■ **Excerpt to read**:
- - - - - - -
Here's why your action and commitment is critical: In recent years, despite increased demand for services, the District has chipped away at the baseline budget for the Office of Victim Services. By 2012, there will be no local funding available for victims and their families as both the Victim’s Assistance Fund and the Domestic Violence Shelter Fund will be totally exhausted.

Without a responsible investment to stabilize services, the problems of the city’s thousands of victims and their families will quickly compound, forcing the expenditure of many more millions of dollars in court, law enforcement, housing and other social services by the District. Consider just some of the implications:

- With your leadership, the District has invested in much-needed shelter beds for victims of crime.
Any additional cuts coupled with the absence of a sustained funding stream will mean defaulting
on these facilities and the loss of more nearly 600 critical shelter beds, returning the District to
the appalling level of just 48 emergency shelter beds for victims and their children fleeing abuse.

- On just one day in 2009, DC domestic violence programs served nearly 400 women, men and
children – more than 100 requests were unmet on that day due to lack of resources.

- In less than 3 years, one DC domestic violence program has provided victims and their children
with more than 18,000 safe nights.
- - - - - - -
■ **What the exercise asks**: Continue the passage on funding for the District's Office of Victim Services, starting right after its last bullet point.
- - - - - - -
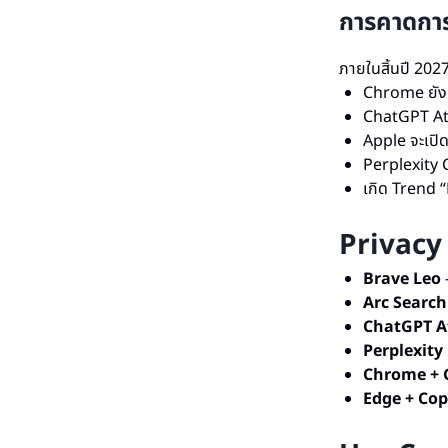
การคาดกา
ภายในสิ้นปี 2027
Chrome ยัง
ChatGPT At
Apple จะเปิ
Perplexity 
เกิด Trend 
Privacy
Brave Leo
—
Arc Search
ChatGPT A
Perplexity
Chrome + 
Edge + Cop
- - - - - - -
■ **Answer box**:
- In 2009, the DVIC’s saw the number of teens seeking service triple, and nearly 75% of the 4,796
clients served were new clients. Yet, even as demand grows, resources dwindle, forcing reduced
staffing and programming.

- Additional cuts to OVS’s grant funds will force the Freddie Mac Foundation Child and Adolescent
Center to close, leaving as many as 1,500 District children with suspected maltreatment with zero
access to medical care. Further, DC criminal and civil attorneys will have decreased access to
the skilled experts who ensure successful prosecution of child abusers.

- Each week, HIPS assists more than 5,000 male and female sex workers – many of whom have
never before sought victim assistance – on the streets of DC. Funding cuts will force HIPS to shut
down its 24-Hour Hotline, which ensures counseling and emergency assistance – often the link
between life and death and a safe, productive life - is just a phone call away for thousands.

- In 2010, the DC Rape Crisis Center has served more than 9,000 survivors of sexual assault and
rape – 200 of whom were youth. Without protected funding, these women and teens will have
nowhere to turn in just a matter of months.

Eliminating funds for victim services will cost the city millions of dollars in health care, law enforcement and other social costs. Victim Service agencies are a critical link in the District’s victim response safety net. Destroying that leaves vital programs within the Metropolitan Police Department, local hospitals, and the court system overwhelmed and under resourced.

We can and must do better. We come not only with concerns but with proposed solutions and a continuing commitment to work proactively with you moving forward.

Because the District is one of the few jurisdictions without dedicated victim services funding, we can look to our national partners for best practices. Our research reveals states have successfully used innovative mechanisms to fund victim services, including, but not limited to: birth certificate fees; court fines/fees; death certificate fees; divorce certificate fees; general funds; jury service contributions; marriage license fees; permanent fund dividends; special revenue funds; tax contributions and credits; tax on contributions and credits; tax on sales/transactions; trust funds; and vanity license plates.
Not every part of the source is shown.